Sarif aspires to be a personal helper that has access to a range of different tools to aid in automating everyday life, an "intranet of apps". For example, your phone tracks your location and when Sarif notices that you are coming home, it boots your desktop pc for you and starts the music. Or reacts to chat commands, or displays notifications on your watch.
A microservice could be anything, e.g. a location publisher on your phone, a database server, a media player control, a webservice, a voice assistant / chatbot, or your personal context-aware artifical intelligence robot overlord.
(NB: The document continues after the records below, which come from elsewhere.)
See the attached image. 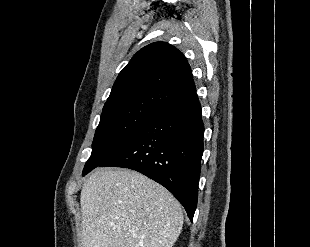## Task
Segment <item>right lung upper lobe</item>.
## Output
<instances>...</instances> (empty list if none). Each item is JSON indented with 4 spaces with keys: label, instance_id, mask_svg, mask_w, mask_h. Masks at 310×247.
<instances>
[{
    "label": "right lung upper lobe",
    "instance_id": "obj_1",
    "mask_svg": "<svg viewBox=\"0 0 310 247\" xmlns=\"http://www.w3.org/2000/svg\"><path fill=\"white\" fill-rule=\"evenodd\" d=\"M194 93L185 56L168 43L155 42L139 50L120 72L102 114L135 106L160 111Z\"/></svg>",
    "mask_w": 310,
    "mask_h": 247
}]
</instances>
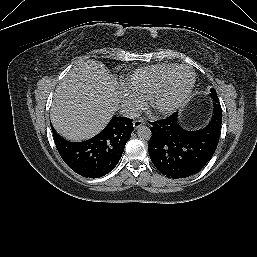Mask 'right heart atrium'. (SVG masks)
<instances>
[{"label": "right heart atrium", "mask_w": 257, "mask_h": 257, "mask_svg": "<svg viewBox=\"0 0 257 257\" xmlns=\"http://www.w3.org/2000/svg\"><path fill=\"white\" fill-rule=\"evenodd\" d=\"M121 97L125 108L131 114L138 112L144 107V100L127 88H124Z\"/></svg>", "instance_id": "obj_1"}]
</instances>
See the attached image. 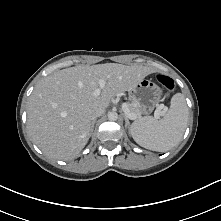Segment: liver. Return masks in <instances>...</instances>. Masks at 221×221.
Listing matches in <instances>:
<instances>
[{"label": "liver", "instance_id": "6515ba94", "mask_svg": "<svg viewBox=\"0 0 221 221\" xmlns=\"http://www.w3.org/2000/svg\"><path fill=\"white\" fill-rule=\"evenodd\" d=\"M154 69L117 63L76 66L42 79L27 107V127L35 144L51 158H75L87 144L96 109H106L110 100L132 89ZM106 84L99 96V80Z\"/></svg>", "mask_w": 221, "mask_h": 221}]
</instances>
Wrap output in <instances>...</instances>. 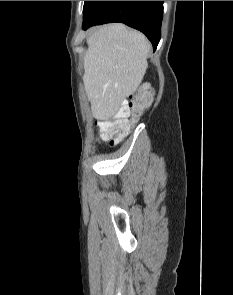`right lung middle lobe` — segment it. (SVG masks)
Segmentation results:
<instances>
[{
    "label": "right lung middle lobe",
    "mask_w": 233,
    "mask_h": 295,
    "mask_svg": "<svg viewBox=\"0 0 233 295\" xmlns=\"http://www.w3.org/2000/svg\"><path fill=\"white\" fill-rule=\"evenodd\" d=\"M89 2L90 1H85L83 11H85V9H86L87 5L89 4Z\"/></svg>",
    "instance_id": "obj_1"
}]
</instances>
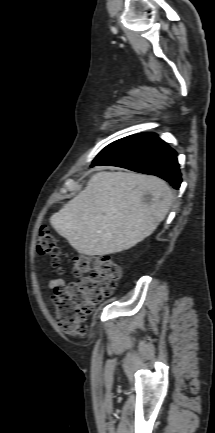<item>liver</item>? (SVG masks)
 <instances>
[{
    "instance_id": "obj_1",
    "label": "liver",
    "mask_w": 215,
    "mask_h": 433,
    "mask_svg": "<svg viewBox=\"0 0 215 433\" xmlns=\"http://www.w3.org/2000/svg\"><path fill=\"white\" fill-rule=\"evenodd\" d=\"M151 200L144 201V194ZM173 201L167 183L131 172H99L50 218L80 254L103 256L134 247L164 220Z\"/></svg>"
}]
</instances>
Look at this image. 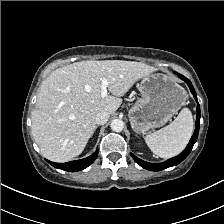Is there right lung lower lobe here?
I'll use <instances>...</instances> for the list:
<instances>
[{
	"label": "right lung lower lobe",
	"instance_id": "98d812e1",
	"mask_svg": "<svg viewBox=\"0 0 224 224\" xmlns=\"http://www.w3.org/2000/svg\"><path fill=\"white\" fill-rule=\"evenodd\" d=\"M98 151H96L94 154L91 156L81 159V160H75V161H70L67 163H54L51 161H48L52 166L69 171V172H75V171H80L85 168H87L90 164L94 162V160L97 158Z\"/></svg>",
	"mask_w": 224,
	"mask_h": 224
}]
</instances>
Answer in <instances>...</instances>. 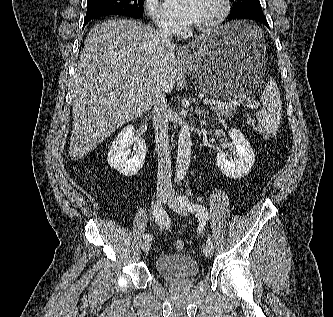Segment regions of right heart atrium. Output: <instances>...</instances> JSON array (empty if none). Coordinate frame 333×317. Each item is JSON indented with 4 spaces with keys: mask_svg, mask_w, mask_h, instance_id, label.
<instances>
[{
    "mask_svg": "<svg viewBox=\"0 0 333 317\" xmlns=\"http://www.w3.org/2000/svg\"><path fill=\"white\" fill-rule=\"evenodd\" d=\"M146 10L150 18L161 29L176 31L177 28L162 14L156 0H147Z\"/></svg>",
    "mask_w": 333,
    "mask_h": 317,
    "instance_id": "1",
    "label": "right heart atrium"
}]
</instances>
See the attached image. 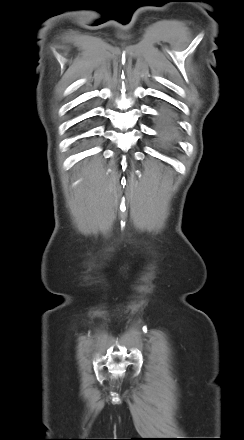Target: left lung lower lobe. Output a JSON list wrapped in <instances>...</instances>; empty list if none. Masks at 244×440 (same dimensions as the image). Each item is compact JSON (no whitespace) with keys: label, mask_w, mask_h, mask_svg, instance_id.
<instances>
[{"label":"left lung lower lobe","mask_w":244,"mask_h":440,"mask_svg":"<svg viewBox=\"0 0 244 440\" xmlns=\"http://www.w3.org/2000/svg\"><path fill=\"white\" fill-rule=\"evenodd\" d=\"M157 127L161 138L165 141H172L177 132V123L174 114L164 108L157 117Z\"/></svg>","instance_id":"1"}]
</instances>
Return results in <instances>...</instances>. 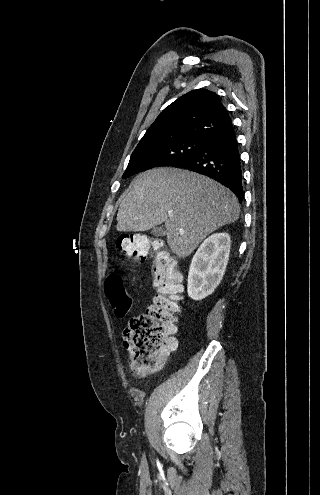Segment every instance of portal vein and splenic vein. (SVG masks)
Masks as SVG:
<instances>
[{"instance_id": "18ae733b", "label": "portal vein and splenic vein", "mask_w": 320, "mask_h": 495, "mask_svg": "<svg viewBox=\"0 0 320 495\" xmlns=\"http://www.w3.org/2000/svg\"><path fill=\"white\" fill-rule=\"evenodd\" d=\"M168 215H169V217H172L173 216V214L171 212H169Z\"/></svg>"}]
</instances>
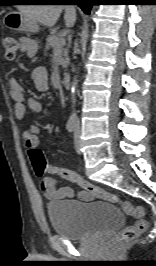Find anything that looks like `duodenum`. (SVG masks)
I'll return each mask as SVG.
<instances>
[{"label":"duodenum","mask_w":156,"mask_h":266,"mask_svg":"<svg viewBox=\"0 0 156 266\" xmlns=\"http://www.w3.org/2000/svg\"><path fill=\"white\" fill-rule=\"evenodd\" d=\"M62 84L68 88L71 85V76L70 74L66 73L62 76Z\"/></svg>","instance_id":"410a0bca"}]
</instances>
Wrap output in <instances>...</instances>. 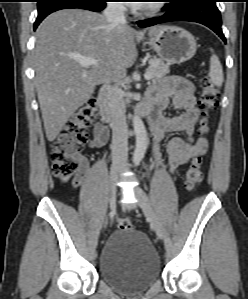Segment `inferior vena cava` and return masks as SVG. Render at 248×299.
Wrapping results in <instances>:
<instances>
[{
    "label": "inferior vena cava",
    "mask_w": 248,
    "mask_h": 299,
    "mask_svg": "<svg viewBox=\"0 0 248 299\" xmlns=\"http://www.w3.org/2000/svg\"><path fill=\"white\" fill-rule=\"evenodd\" d=\"M125 7L118 2L107 4L103 15L107 22L114 25H125ZM112 136V165L119 168L127 164L128 129L126 124V109L122 91L117 86L112 89L110 102Z\"/></svg>",
    "instance_id": "602c4592"
}]
</instances>
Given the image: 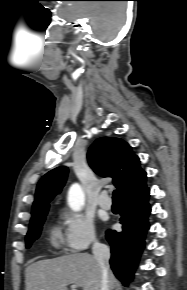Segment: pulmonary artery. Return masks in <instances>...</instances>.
<instances>
[{"label":"pulmonary artery","instance_id":"e3ab8cb5","mask_svg":"<svg viewBox=\"0 0 187 290\" xmlns=\"http://www.w3.org/2000/svg\"><path fill=\"white\" fill-rule=\"evenodd\" d=\"M98 205L105 210H109L112 207V203L106 192L100 194L98 199Z\"/></svg>","mask_w":187,"mask_h":290}]
</instances>
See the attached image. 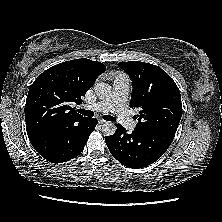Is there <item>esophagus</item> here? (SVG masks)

$ go install github.com/sarifsystems/sarif/cmd/sarifd
$ go install github.com/sarifsystems/sarif/cmd/tars
$ sarifd -v
$ tars
> .ping
> remind me in 10 seconds that this thing works
> .full
> .cmd/catfacts
And take a look at cmd/examples/sarifping
.
Interface-agnostic: Sarif should work "everywhere" and degrade gracefully. If you are on your phone, it should react to text messages. If you use your computer, it should display a dashboard, system notifications and rich controls. If you are at the commandline, Sarif should provide scripting and easy data access. If you are at home, a voice assistant could listen for commands. All these can be implemented as separate services.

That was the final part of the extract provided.